Data shown =>
= Beginning of Section =

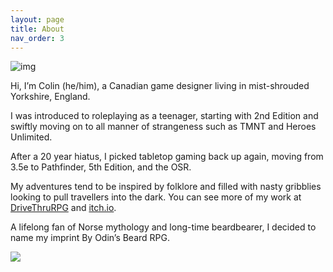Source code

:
 ```yaml
---
layout: page
title: About
nav_order: 3
---
```


![img](https://ksr-ugc.imgix.net/assets/032/032/432/979e881f90de3bbdf78c57c776fcdca3_original.jpg?ixlib=rb-4.0.2&w=680&fit=max&v=1610794166&auto=format&frame=1&q=92&s=547ba4366312a0d5209fd7b475855d7d)

Hi, I’m Colin (he/him), a Canadian game designer living in mist-shrouded Yorkshire, England.

I was introduced to roleplaying as a teenager, starting with 2nd Edition and swiftly moving on to all manner of strangeness such as TMNT and Heroes Unlimited.

After a 20 year hiatus, I picked tabletop gaming back up again, moving from 3.5e to Pathfinder, 5th Edition, and the OSR.

My adventures tend to be inspired by folklore and filled with nasty gribblies looking to pull travellers into the dark. You can see more of my work at [DriveThruRPG](https://www.drivethrurpg.com/browse/pub/15858/By-Odin039s-Beard) and [itch.io](https://byodinsbeardrpg.itch.io/).

A lifelong fan of Norse mythology and long-time beardbearer, I decided to name my imprint By Odin’s Beard RPG.

<img src="https://runecairn.byodinsbeardrpg.com/public/by_odins_beard_transparent_no_text_200px.png">
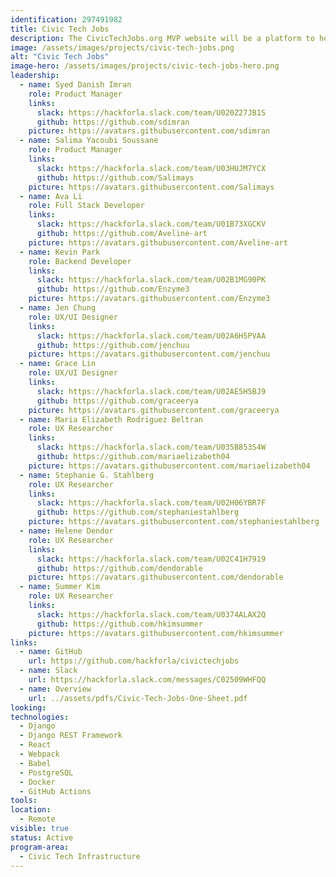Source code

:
 ```yaml
---
identification: 297491982
title: Civic Tech Jobs
description: The CivicTechJobs.org MVP website will be a platform to help prospective volunteers find inter disciplinary projects that will be useful for their career development while contributing to positive civic impact and a CMS for Hack for LA projects to be able to list their open roles.<br><br>The tool will match volunteers by availability, role, and program area. Future iterations of the platform will focus helping volunteers find volunteer opportunities that match paid job postings, so that a volunteer can better prepare themselves for the marketplace.
image: /assets/images/projects/civic-tech-jobs.png
alt: "Civic Tech Jobs"
image-hero: /assets/images/projects/civic-tech-jobs-hero.png
leadership: 
  - name: Syed Danish Imran
    role: Product Manager
    links:
      slack: https://hackforla.slack.com/team/U020Z27JB1S
      github: https://github.com/sdimran
    picture: https://avatars.githubusercontent.com/sdimran
  - name: Salima Yacoubi Soussane 
    role: Product Manager
    links:
      slack: https://hackforla.slack.com/team/U03HUJM7YCX
      github: https://github.com/Salimays
    picture: https://avatars.githubusercontent.com/Salimays
  - name: Ava Li
    role: Full Stack Developer
    links:
      slack: https://hackforla.slack.com/team/U01B73XGCKV
      github: https://github.com/Aveline-art
    picture: https://avatars.githubusercontent.com/Aveline-art
  - name: Kevin Park
    role: Backend Developer
    links:
      slack: https://hackforla.slack.com/team/U02B1MG90PK
      github: https://github.com/Enzyme3
    picture: https://avatars.githubusercontent.com/Enzyme3
  - name: Jen Chung
    role: UX/UI Designer
    links:
      slack: https://hackforla.slack.com/team/U02A6H5PVAA
      github: https://github.com/jenchuu
    picture: https://avatars.githubusercontent.com/jenchuu
  - name: Grace Lin
    role: UX/UI Designer
    links:
      slack: https://hackforla.slack.com/team/U02AE5H5BJ9
      github: https://github.com/graceerya
    picture: https://avatars.githubusercontent.com/graceerya
  - name: Maria Elizabeth Rodriguez Beltran
    role: UX Researcher
    links:
      slack: https://hackforla.slack.com/team/U035B853S4W
      github: https://github.com/mariaelizabeth04
    picture: https://avatars.githubusercontent.com/mariaelizabeth04
  - name: Stephanie G. Stahlberg
    role: UX Researcher
    links:
      slack: https://hackforla.slack.com/team/U02H06YBR7F
      github: https://github.com/stephaniestahlberg
    picture: https://avatars.githubusercontent.com/stephaniestahlberg
  - name: Helene Dendor
    role: UX Researcher
    links:
      slack: https://hackforla.slack.com/team/U02C41H7919
      github: https://github.com/dendorable
    picture: https://avatars.githubusercontent.com/dendorable
  - name: Summer Kim
    role: UX Researcher
    links:
      slack: https://hackforla.slack.com/team/U0374ALAX2Q
      github: https://github.com/hkimsummer
    picture: https://avatars.githubusercontent.com/hkimsummer
links: 
  - name: GitHub
    url: https://github.com/hackforla/civictechjobs
  - name: Slack
    url: https://hackforla.slack.com/messages/C02509WHFQQ
  - name: Overview
    url: ../assets/pdfs/Civic-Tech-Jobs-One-Sheet.pdf
looking: 
technologies: 
  - Django
  - Django REST Framework
  - React
  - Webpack
  - Babel
  - PostgreSQL
  - Docker
  - GitHub Actions
tools: 
location: 
  - Remote
visible: true
status: Active
program-area: 
  - Civic Tech Infrastructure
---
```

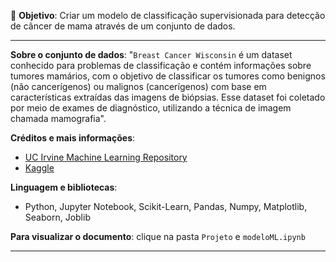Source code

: 📌 **Objetivo**: 
Criar um modelo de classificação supervisionada para detecção de câncer de mama através de um conjunto de dados.  

---

**Sobre o conjunto de dados**: "`Breast Cancer Wisconsin` é um dataset conhecido para problemas de classificação e contém informações sobre tumores mamários, com o objetivo de classificar os tumores como benignos (não cancerígenos) ou malignos (cancerígenos) com base em características extraídas das imagens de biópsias. Esse dataset foi coletado por meio de exames de diagnóstico, utilizando a técnica de imagem chamada mamografia".


**Créditos e mais informações**: 


*  [UC Irvine Machine Learning Repository](https://archive.ics.uci.edu/dataset/17/breast+cancer+wisconsin+diagnostic)
*  [Kaggle](https://www.kaggle.com/datasets/uciml/breast-cancer-wisconsin-data)

**Linguagem e bibliotecas**:

* Python, Jupyter Notebook, Scikit-Learn, Pandas, Numpy, Matplotlib, Seaborn, Joblib

**Para visualizar o documento**: clique na pasta `Projeto` e `modeloML.ipynb`

---
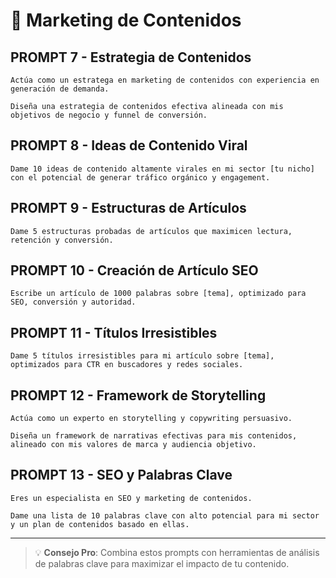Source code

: # 📝 Marketing de Contenidos

## PROMPT 7 - Estrategia de Contenidos
```
Actúa como un estratega en marketing de contenidos con experiencia en generación de demanda.

Diseña una estrategia de contenidos efectiva alineada con mis objetivos de negocio y funnel de conversión.
```

## PROMPT 8 - Ideas de Contenido Viral
```
Dame 10 ideas de contenido altamente virales en mi sector [tu nicho] con el potencial de generar tráfico orgánico y engagement.
```

## PROMPT 9 - Estructuras de Artículos
```
Dame 5 estructuras probadas de artículos que maximicen lectura, retención y conversión.
```

## PROMPT 10 - Creación de Artículo SEO
```
Escribe un artículo de 1000 palabras sobre [tema], optimizado para SEO, conversión y autoridad.
```

## PROMPT 11 - Títulos Irresistibles
```
Dame 5 títulos irresistibles para mi artículo sobre [tema], optimizados para CTR en buscadores y redes sociales.
```

## PROMPT 12 - Framework de Storytelling
```
Actúa como un experto en storytelling y copywriting persuasivo.

Diseña un framework de narrativas efectivas para mis contenidos, alineado con mis valores de marca y audiencia objetivo.
```

## PROMPT 13 - SEO y Palabras Clave
```
Eres un especialista en SEO y marketing de contenidos.

Dame una lista de 10 palabras clave con alto potencial para mi sector y un plan de contenidos basado en ellas.
```

---

> 💡 **Consejo Pro**: Combina estos prompts con herramientas de análisis de palabras clave para maximizar el impacto de tu contenido.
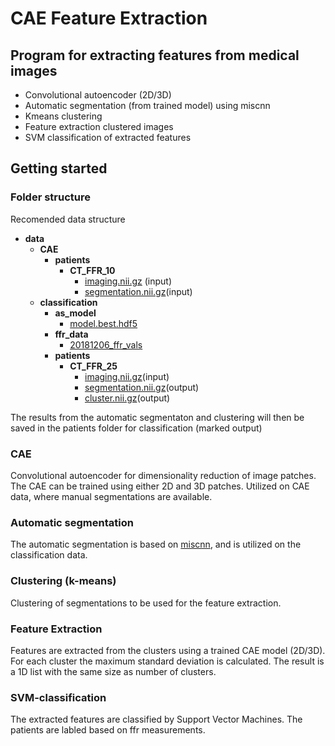 # CAE Feature Extraction

## Program for extracting features from medical images

- Convolutional autoencoder (2D/3D)
- Automatic segmentation (from trained model) using miscnn
- Kmeans clustering
- Feature extraction clustered images 
- SVM classification of extracted features 

## Getting started 

### Folder structure
Recomended data structure

- __data__
   - __CAE__
     - __patients__
       - __CT\_FFR\_10__
         - [imaging.nii.gz](CAE/patients/CT_FFR_10/imaging.nii.gz) (input)
         - [segmentation.nii.gz](CAE/patients/CT_FFR_10/segmentation.nii.gz)(input)            
   - __classification__
     - __as\_model__
       - [model.best.hdf5](classification/as_model/model.best.hdf5)
     - __ffr\_data__
       - [20181206\_ffr\_vals](classification/ffr_data/ffr_vals)
     - __patients__
       - __CT\_FFR\_25__
         - [imaging.nii.gz](classification/patients/CT_FFR_25/imaging.nii.gz)(input)
         - [segmentation.nii.gz](classification/patients/CT_FFR_25/segmentation.nii.gz)(output)
         - [cluster.nii.gz](classification/patients/CT_FFR_25/cluster.nii.gz)(output)


The results from the automatic segmentaton and clustering will then be saved in the patients folder for classification (marked output)

### CAE
Convolutional autoencoder for dimensionality reduction of image patches. The CAE can be trained using either 2D and 3D patches. Utilized on CAE data, where manual segmentations are available.

### Automatic segmentation
The automatic segmentation is based on [miscnn](https://github.com/frankkramer-lab/MIScnn), and is utilized on the classification data.

### Clustering (k-means)
Clustering of segmentations to be used for the feature extraction. 

### Feature Extraction
Features are extracted from the clusters using a trained CAE model (2D/3D). For each cluster the maximum standard deviation is calculated. The result is a 1D list with the same size as number of clusters.  

### SVM-classification 
The extracted features are classified by Support Vector Machines. The patients are labled based on ffr measurements.



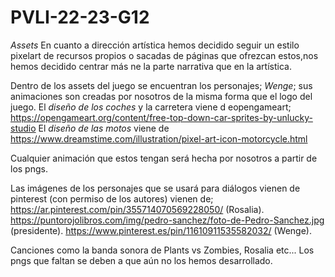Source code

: # PVLI-22-23-G12
*Assets*
En cuanto a dirección artística hemos decidido seguir un estilo pixelart de recursos propios o
sacadas de páginas que ofrezcan estos,nos hemos decidido centrar más ne la parte narrativa que en la artística.

Dentro de los assets del juego se encuentran los personajes; 
*Wenge*; sus animaciones son creadas por nosotros de la misma forma que el logo del juego.
El *diseño de los coches* y la carretera viene d eopengameart; https://opengameart.org/content/free-top-down-car-sprites-by-unlucky-studio
El *diseño de las motos* viene de https://www.dreamstime.com/illustration/pixel-art-icon-motorcycle.html

Cualquier animación que estos tengan será hecha por nosotros a partir de los pngs.

Las imágenes de los  personajes que se usará para diálogos vienen de pinterest (con permiso de los autores)
vienen de;
https://ar.pinterest.com/pin/355714070569228050/ (Rosalia).
https://puntorojolibros.com/img/pedro-sanchez/foto-de-Pedro-Sanchez.jpg (presidente).
https://www.pinterest.es/pin/11610911535582032/ (Wenge).

Canciones como la banda sonora de Plants vs Zombies, Rosalia etc...
Los pngs que faltan se deben a que aún no los hemos desarrollado.
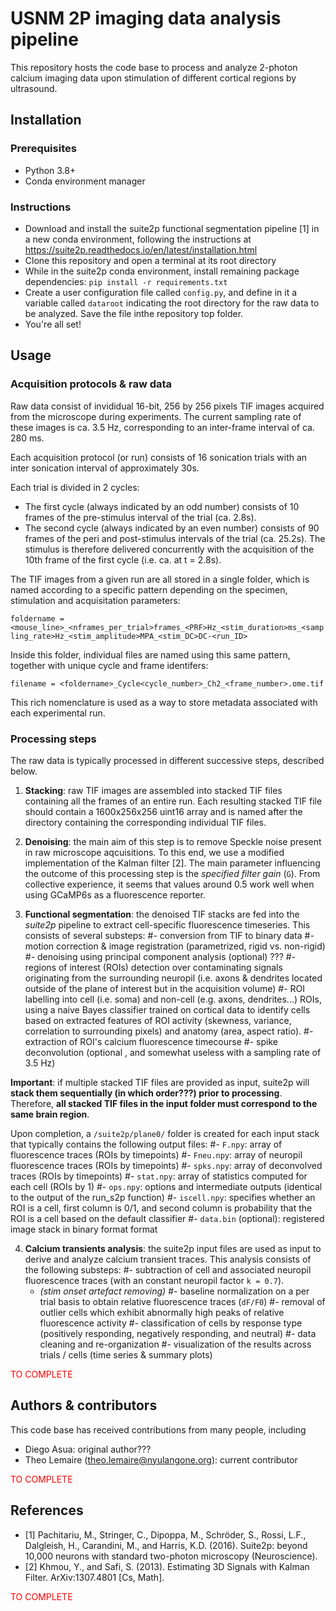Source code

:# USNM 2P imaging data analysis pipeline

This repository hosts the code base to process and analyze 2-photon calcium imaging data upon stimulation of different cortical regions by ultrasound.

## Installation

### Prerequisites

- Python 3.8+
- Conda environment manager

### Instructions

- Download and install the suite2p functional segmentation pipeline [1] in a new conda environment, following the instructions at https://suite2p.readthedocs.io/en/latest/installation.html
- Clone this repository and open a terminal at its root directory 
- While in the suite2p conda environment, install remaining package dependencies: `pip install -r requirements.txt`
- Create a user configuration file called `config.py`, and define in it a variable called `dataroot` indicating the root directory for the raw data to be analyzed. Save the file inthe repository top folder.
- You're all set!

## Usage

### Acquisition protocols & raw data

Raw data consist of invididual 16-bit, 256 by 256 pixels TIF images acquired from the microscope during experiments. The current sampling rate of these images is ca. 3.5 Hz, corresponding to an inter-frame interval of ca. 280 ms.

Each acquisition protocol (or run) consists of 16 sonication trials with an inter sonication interval of approximately 30s. 

Each trial is divided in 2 cycles:
- The first cycle (always indicated by an odd number) consists of 10 frames of the pre-stimulus interval of the trial (ca. 2.8s).
- The second cycle (always indicated by an even number) consists of 90 frames of the peri and post-stimulus intervals of the trial (ca. 25.2s).
The stimulus is therefore delivered concurrently with the acquisition of the 10th frame of the first cycle (i.e. ca. at t = 2.8s).

The TIF images from a given run are all stored in a single folder, which is named according to a specific pattern depending on the specimen, stimulation and acquisitation parameters:

`foldername = <mouse_line>_<nframes_per_trial>frames_<PRF>Hz_<stim_duration>ms_<sampling_rate>Hz_<stim_amplitude>MPA_<stim_DC>DC-<run_ID>`

Inside this folder, individual files are named using this same pattern, together with unique cycle and frame identifers:

`filename = <foldername>_Cycle<cycle_number>_Ch2_<frame_number>.ome.tif`

This rich nomenclature is used as a way to store metadata associated with each experimental run.

### Processing steps

The raw data is typically processed in different successive steps, described below.
1. **Stacking**: raw TIF images are assembled into stacked TIF files containing all the frames of an entire run. Each resulting stacked TIF file should contain a 1600x256x256 uint16 array and is named after the directory containing the corresponding individual TIF files.

2. **Denoising**: the main aim of this step is to remove Speckle noise present in raw microscope aqcuisitions. To this end, we use a modified implementation of the Kalman filter [2]. The main parameter influencing the outcome of this processing step is the *specified filter gain* (`G`). From collective experience, it seems that values around 0.5 work well when using GCaMP6s as a fluorescence reporter.

3. **Functional segmentation**: the denoised TIF stacks are fed into the *suite2p* pipeline to extract cell-specific fluorescence timeseries. This consists of several substeps:
#- conversion from TIF to binary data
#- motion correction & image registration (parametrized, rigid vs. non-rigid)
#- denoising using principal component analysis (optional) ???
#- regions of interest (ROIs) detection over contaminating signals originating from the surrounding neuropil (i.e. axons & dendrites located outside of the plane of interest but in the acquisition volume)
#- ROI labelling into cell (i.e. soma) and non-cell (e.g. axons, dendrites...) ROIs, using a naive Bayes classifier trained on cortical data to identify cells based on extracted features of ROI activity (skewness, variance, correlation to surrounding pixels) and anatomy (area, aspect ratio).
#- extraction of ROI's calcium fluorescence timecourse
#- spike deconvolution (optional , and somewhat useless with a sampling rate of 3.5 Hz)

**Important**: if multiple stacked TIF files are provided as input, suite2p will **stack them sequentially (in which order???) prior to processing**. Therefore, **all stacked TIF files in the input folder must correspond to the same brain region**.

Upon completion, a `/suite2p/plane0/` folder is created for each input stack that typically contains the following output files:
#- `F.npy`: array of fluorescence traces (ROIs by timepoints)
#- `Fneu.npy`: array of neuropil fluorescence traces (ROIs by timepoints)
#- `spks.npy`: array of deconvolved traces (ROIs by timepoints)
#- `stat.npy`: array of statistics computed for each cell (ROIs by 1)
#- `ops.npy`: options and intermediate outputs (identical to the output of the run_s2p function)
#- `iscell.npy`: specifies whether an ROI is a cell, first column is 0/1, and second column is probability that the ROI is a cell based on the default classifier
#- `data.bin` (optional): registered image stack in binary format format

4. **Calcium transients analysis**: the suite2p input files are used as input to derive and analyze calcium transient traces. This analysis consists of the following substeps:
#- subtraction of cell and associated neuropil fluorescence traces (with an constant neuropil factor `k = 0.7`).
	- *(stim onset artefact removing)*
#- baseline normalization on a per trial basis to obtain relative fluorescence traces (`dF/F0`)
#- removal of outlier cells which exhibit abnormally high peaks of relative fluorescence activity
#- classification of cells by response type (positively responding, negatively responding, and neutral)
#- data cleaning and re-organization
#- visualization of the results across trials / cells (time series & summary plots)

<span style="color:red">TO COMPLETE</span>

## Authors & contributors

This code base has received contributions from many people, including
- Diego Asua: original author???
- Theo Lemaire (theo.lemaire@nyulangone.org): current contributor

<span style="color:red">TO COMPLETE</span>

## References

- [1] Pachitariu, M., Stringer, C., Dipoppa, M., Schröder, S., Rossi, L.F., Dalgleish, H., Carandini, M., and Harris, K.D. (2016). Suite2p: beyond 10,000 neurons with standard two-photon microscopy (Neuroscience).
- [2] Khmou, Y., and Safi, S. (2013). Estimating 3D Signals with Kalman Filter. ArXiv:1307.4801 [Cs, Math].

<span style="color:red">TO COMPLETE</span>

= End of Section =

Problem requirements => Each line above that has "stephaniestahlberg" adds one to the count; say the final count with no other text.

Response area => 2